An Ohio grand jury has declined to bring criminal charges against two Cleveland police officers in the 2014 shooting death of 12-year-old Tamir Rice, Cuyahoga County Prosecutor Timothy McGinty announced on Monday.
McGinty said the grand jury declined to charge officers Timothy Loehmann and Frank Garmback in connection with Tamir’s death, which was also the recommendation of the prosecutor’s office. “Simply put, given this perfect storm of human error, mistakes and miscommunication by all involved that day, the evidence did not indicate criminal conduct by police,” he said.
12-year-old Tamir Rice was shot and killed by Loehmann on November 22, 2014, after he and a colleague responded to a call of a man sitting in a city park and pointing a gun at people.
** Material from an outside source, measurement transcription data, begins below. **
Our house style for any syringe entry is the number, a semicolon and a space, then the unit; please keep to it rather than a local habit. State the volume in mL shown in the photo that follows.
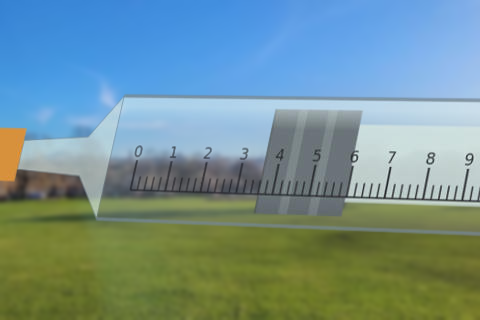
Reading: 3.6; mL
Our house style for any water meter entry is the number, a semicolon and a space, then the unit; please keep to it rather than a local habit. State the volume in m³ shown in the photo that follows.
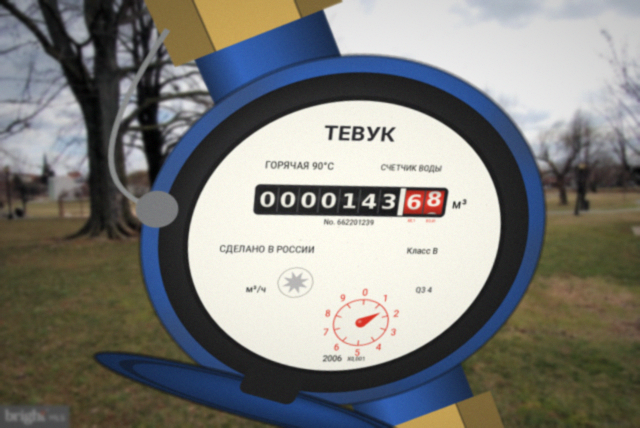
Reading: 143.681; m³
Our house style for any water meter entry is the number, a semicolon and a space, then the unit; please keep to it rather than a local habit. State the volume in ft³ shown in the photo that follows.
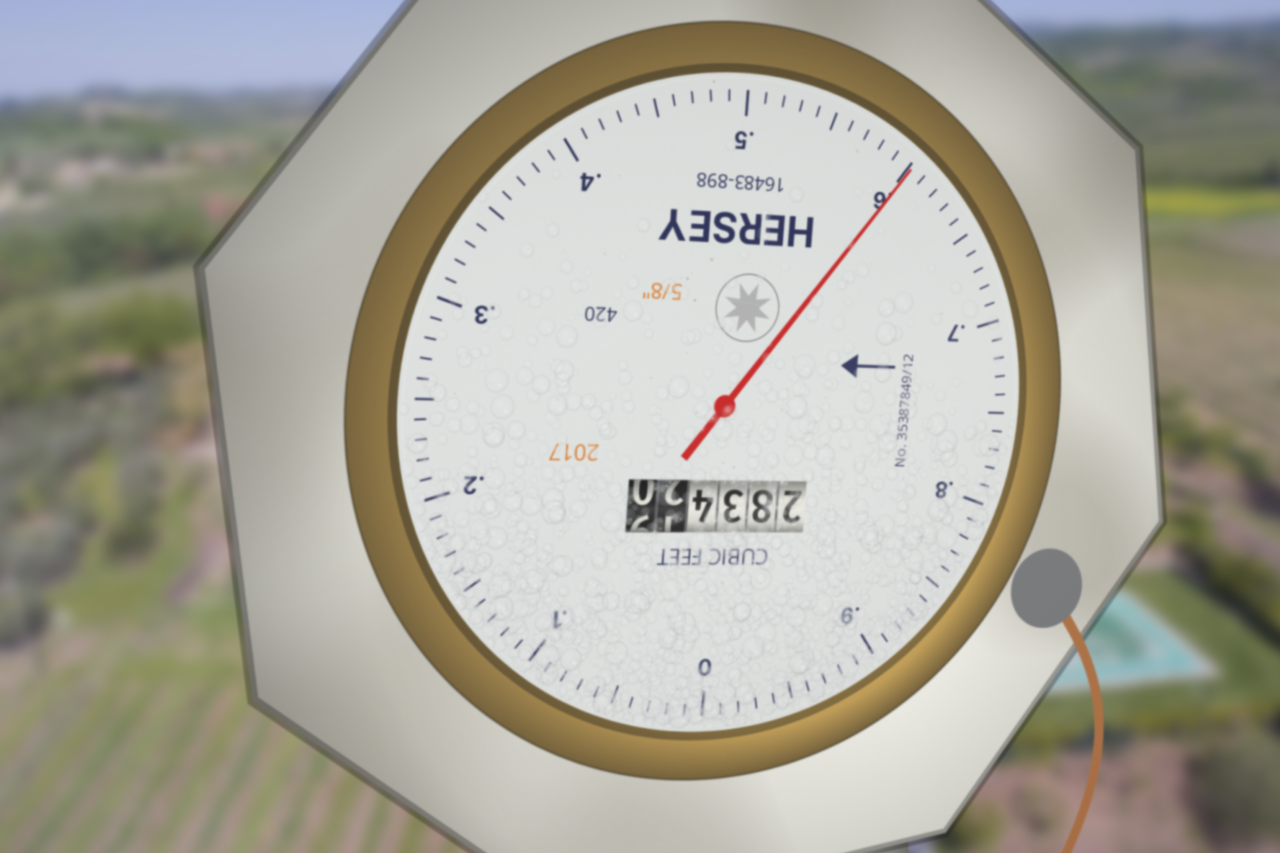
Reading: 283419.60; ft³
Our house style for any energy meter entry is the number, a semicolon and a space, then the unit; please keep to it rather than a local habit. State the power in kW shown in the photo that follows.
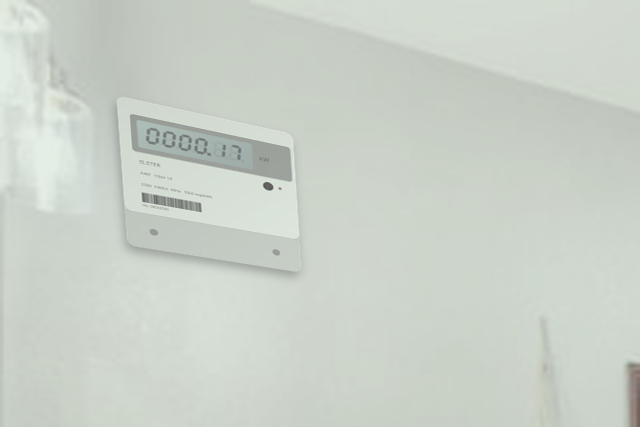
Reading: 0.17; kW
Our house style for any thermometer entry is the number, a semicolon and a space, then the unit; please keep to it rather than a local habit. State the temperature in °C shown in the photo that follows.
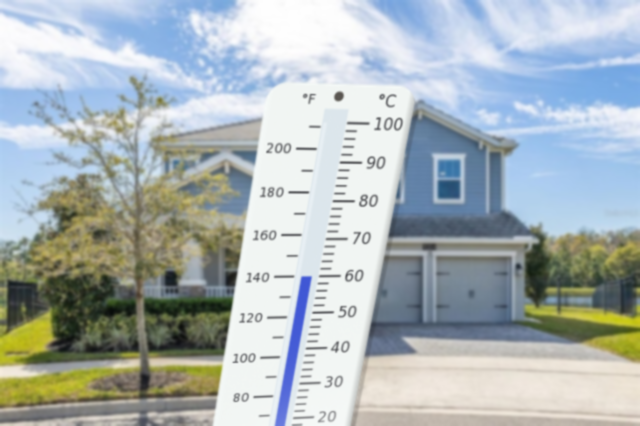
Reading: 60; °C
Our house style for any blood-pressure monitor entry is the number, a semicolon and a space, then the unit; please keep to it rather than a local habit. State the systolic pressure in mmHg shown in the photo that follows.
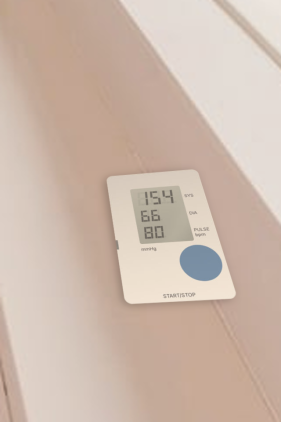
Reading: 154; mmHg
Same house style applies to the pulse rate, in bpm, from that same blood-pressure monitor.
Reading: 80; bpm
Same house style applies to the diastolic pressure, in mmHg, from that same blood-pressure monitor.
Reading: 66; mmHg
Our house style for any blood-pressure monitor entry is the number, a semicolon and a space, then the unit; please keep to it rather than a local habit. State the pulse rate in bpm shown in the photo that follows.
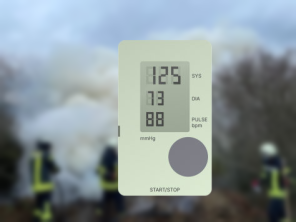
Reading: 88; bpm
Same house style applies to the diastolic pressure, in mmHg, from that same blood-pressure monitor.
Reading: 73; mmHg
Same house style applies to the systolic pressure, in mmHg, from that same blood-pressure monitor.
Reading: 125; mmHg
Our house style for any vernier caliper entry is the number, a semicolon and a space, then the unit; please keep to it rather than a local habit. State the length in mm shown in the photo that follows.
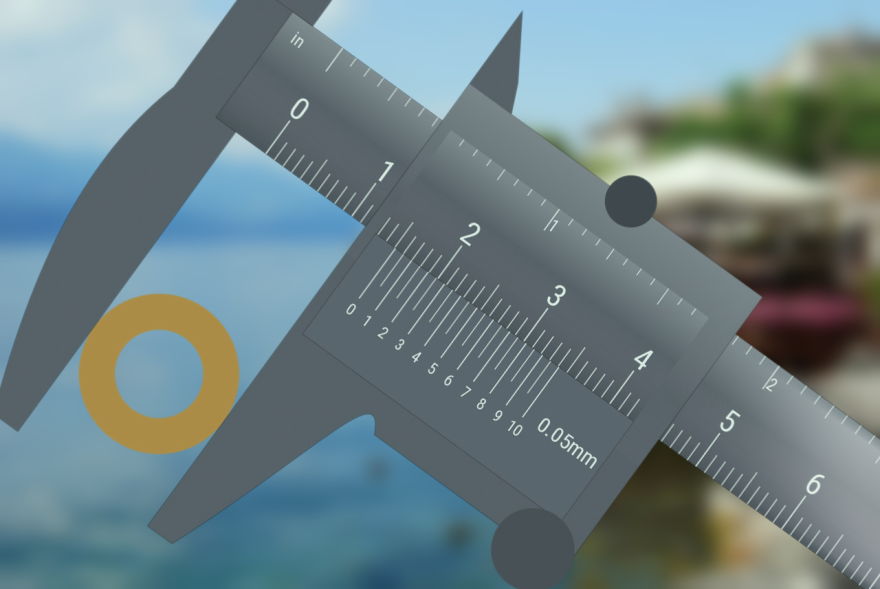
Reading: 15.1; mm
Information from a caller who said that the gun was “probably fake” was not relayed to the officers, who stopped their vehicle near Rice, after which Loehmann immediately opened fire when Tamir reached towards his waistband.
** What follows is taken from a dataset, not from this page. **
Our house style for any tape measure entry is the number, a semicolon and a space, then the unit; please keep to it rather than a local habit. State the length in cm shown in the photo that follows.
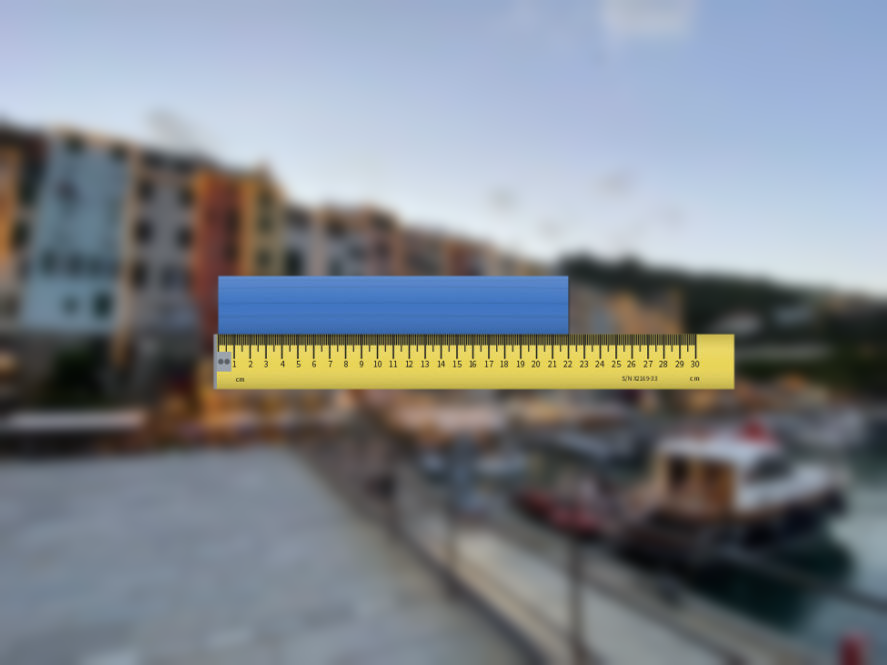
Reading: 22; cm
“If we put ourselves in the victim’s shoes, as prosecutors and detectives try to do, it is likely that Tamir, whose size made him look much older, and who had been warned that his pellet gun might get him into trouble that day, either intended to hand it over to the officers, or show them that it wasn’t a real gun. But there was no way for the officers to know that, because they saw the events rapidly unfolding in front of them from a very different perspective,” McGinty explained.
The announcement comes exactly a month after the prosecutor’s office released enhanced images of the shooting, which showed Tamir reaching for his waistband before Loehmann opened fire.
Responding to Monday’s announcement, Tamir’s family said they were “saddened and disappointed” by the grand jury’s decision, but added that they were not surprised. “It has been clear for months now that Cuyahoga County Prosecutor Timothy McGinty was abusing and manipulating the grand jury process to orchestrate a vote against indictment,” the family said in a statement.
Earlier this year, two Cleveland police supervisors were disciplined for failing to adequately supervise a background investigation before the department hired Loehmann, who had been found unfit for duty by another police department and had a handgun performance that was judged to be poor. Lt. Gail Bindel was given a 2-day suspension and Sgt. Edwin Santiago received a written reprimand.